The land acts as active floodway.  It should have been incorporated into the open space network around Five Mile Creek years ago, enhancing the Islay House surrounds and mercifully putting an end to all those poor suckers who keep thinking they're on winner. 



7 or 8 Towering Units Proposed Smack Dab In The Middle Of Woodend

(10/11/07 - P)  After "giving" Gisborne Helensville and the Call Centre, it seems designer Bill Jacobs is moving into Woodend

Horror is how residents near Urquhart and Templeton Street view a typically ex-Essendon suburban proposal (P207-0391) for 7 or 8 units (the application and the plans apparently contradict each other) in a prominent location in the town.  Reports suggest some of the "units" (we all know they are really houses on miniscule 'lots', right?) may be 3 storey, in an area rich with sleepy low-profile California bungalows and cottages, and one set of single storey units.  Residents advise plans were not available on Council's Greenlight Planning Permit Applications website until well into the notice period.  Check it out:


MRRA Says:

Now that parts of Gisborne are 'buggered', seems someone thinks Woodend should go the same way.  The biggest joke of all is that this lump of weatherboard and tin roof "units", some replete with roof gardens over garages, is next to the open Woodend main drain, the drainage line that carries run-off from what we understand is something like a 100ha catchment.  The main drain is notoriously and viciously floodprone.  Most Woodend residents will know exactly where this is.  There is a two storey house on the lot next door which somehow was approved on the same land as the main drain - two storeys is the only way the house would fit on what's left of the land.  We have seen video of cars swept into this drain and water up to the verandah on the two-storey house - why would anyone in their right mind think shoe-horning 7 or 8 towering "units" into this location was a good idea...  The tragedy is, some nong probably will.  If you want to object to this, you will need to move sharply.  Contact your West ward Councillors, and Council's Planning Department.

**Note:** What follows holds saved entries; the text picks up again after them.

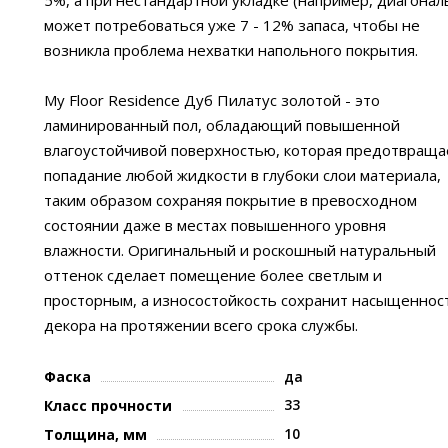
5%, а при нестандартной укладке (например, диагонал
может потребоваться уже 7 - 12% запаса, чтобы не
возникла проблема нехватки напольного покрытия.
My Floor Residence Дуб Пилатус золотой - это
ламинированный пол, обладающий повышенной
влагоустойчивой поверхностью, которая предотвраща
попадание любой жидкости в глубоки слои материала,
таким образом сохраняя покрытие в превосходном
состоянии даже в местах повышенного уровня
влажности. Оригинальный и роскошный натуральный
оттенок сделает помещение более светлым и
просторным, а износостойкость сохранит насыщеннос
декора на протяжении всего срока службы.
Фаска
да
33
Класс прочности
10
Толщина, мм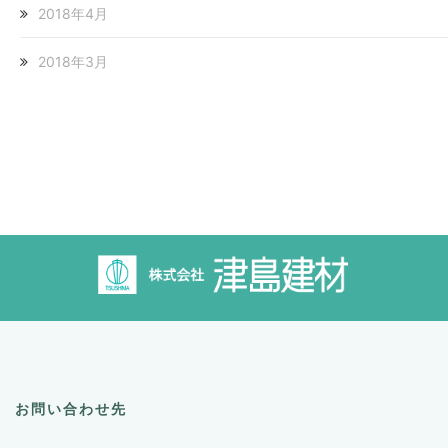
2018年4月
2018年3月
お問い合わせ先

Woodend Units: Refused by Council But Off To VCAT

(26/5/05 – P) Applicant now running with three versions of proposal.

In another example of suburban pressures on a rural town, residents in Bowen Street, Woodend (on the periphery of the town proper) are distressed that an application for two units behind an existing house, which Council refused, is being taken to VCAT by the applicant.    The applicant is offering VCAT a choice:  the original proposal, a variation of the original proposal, and a complete change to only one additional unit, which leaves Bowen Street residents to grapple with 3 sets of plans.   The applicant is claiming the development will provide accommodation for elderly people and is justified by Amendment C8.   Note:  Amendment C8 was abandoned following an independent panel’s finding that it was not a strategic document.